StructuralEquationModels.jl
StructuralEquationModels.jl copied to clipboard
Variables/Parameters/Observations terminology & API Cleanup
As a part of #193 I already made some changes, so I wanted to get the feedback from maintainers about it. Plus, there are a few other changes in the same direction that I can integrate into #193, so I wanted to mention them here too.
-
Parameters. Sometimes they are called parameters, sometimes identifiers (in the ParTable).
I propose to change it into
param
(intuitively understandable, but still short):-
param
in the ParTable -
params()
to get the vector of parameters -
nparams()
to get the number of parameters (calledn_par()
now)
-
-
Variables. Sometimes called vars, sometimes colnames, sometimes nodes.

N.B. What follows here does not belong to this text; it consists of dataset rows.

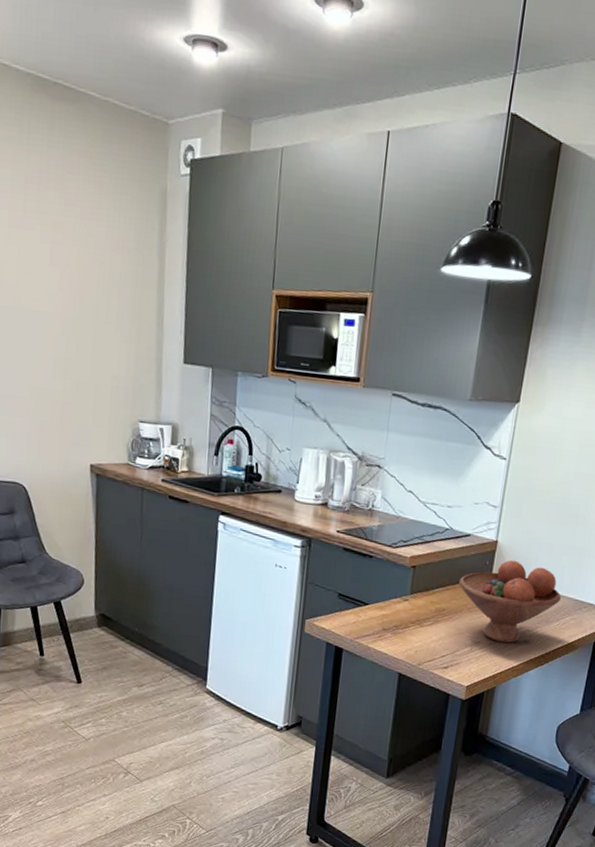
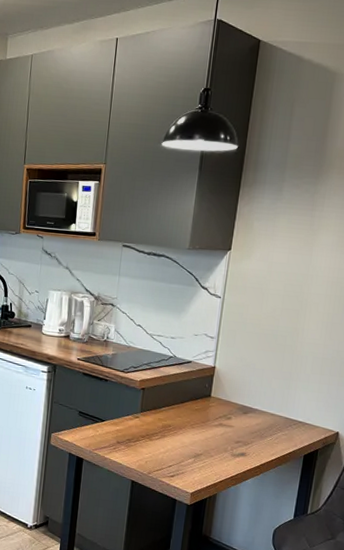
fruit bowl: present [459,560,561,643] -> none [182,383,273,455]

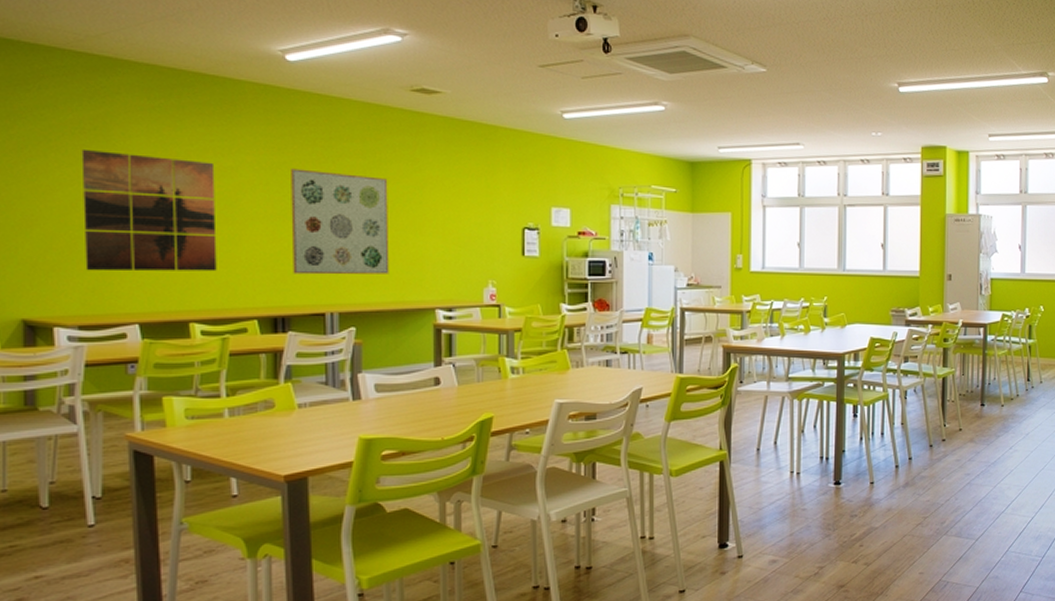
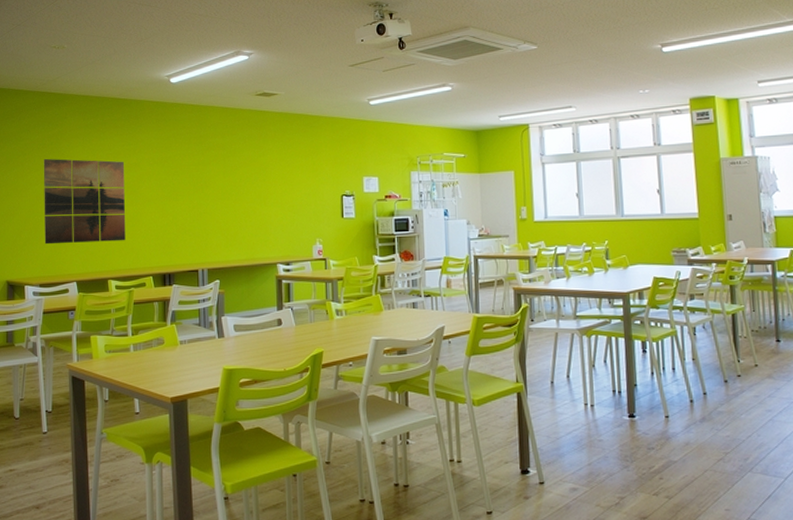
wall art: present [291,168,390,275] -> none [174,161,243,241]

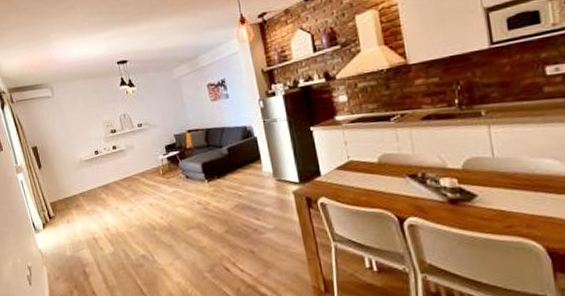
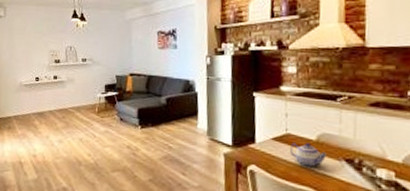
teapot: none [355,165,391,190] -> present [290,142,326,168]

Observed variables are sometimes called observed, sometimes manifested.
I propose to consolidate into vars (short, but intuitive), which could be observed (more intuitive than manifested) or latent:
-
vars()
to get the vector of variables fromParTable
,RAMMatrices
(matching the order ofA
columns) -
nvars()
to get the number of variables -
observed_vars()
to get the observed variables matching the order of rows/cols inobs_cov
and rows ofRAMMatrices.F
Alternatively, it could beobs_vars()
, which would matchobs_cov()
andobs_mean()
(ifobserved_vars
is chosen, thenobs_cov
also needs be renamed intoobserved_cov
for consistency). -
nobserved_vars()
to get the number of observed vars (replacesn_man
, which in this short form is a little bit confusing). -
latent_var_indices()
/observed_var_indices()
to get the indices ofvars()
that match the observed/latent variables (i-th index ofobserved_var_indices()
is for the i-th variable ofobserved_vars()
) -
latent_vars()
is a shortcut tovars()[latent_var_indices()]
- Also, in case of missing data, I propose to use measured/missing terms (now it uses observed/missing, but observed clashes with observed/latent), and nmeasured_vars()/nmissing_vars() to get their counts
-
-
Observations. Also referred to as rows. To disambiguate from observed_vars, I propose to refer to as samples (row is confusing because SEM operates with so many matrices).
-
samples
to access to the individual samples (sometimes referred to asrows
orrowwise
). -
nsamples()
is the number of samples (n_obs()
now)
-
-
Relations (between the variables, i.e.
<-
or<->
). Now theParTable
have the inparam_type
column, which is confusing, because sometimes it is constant.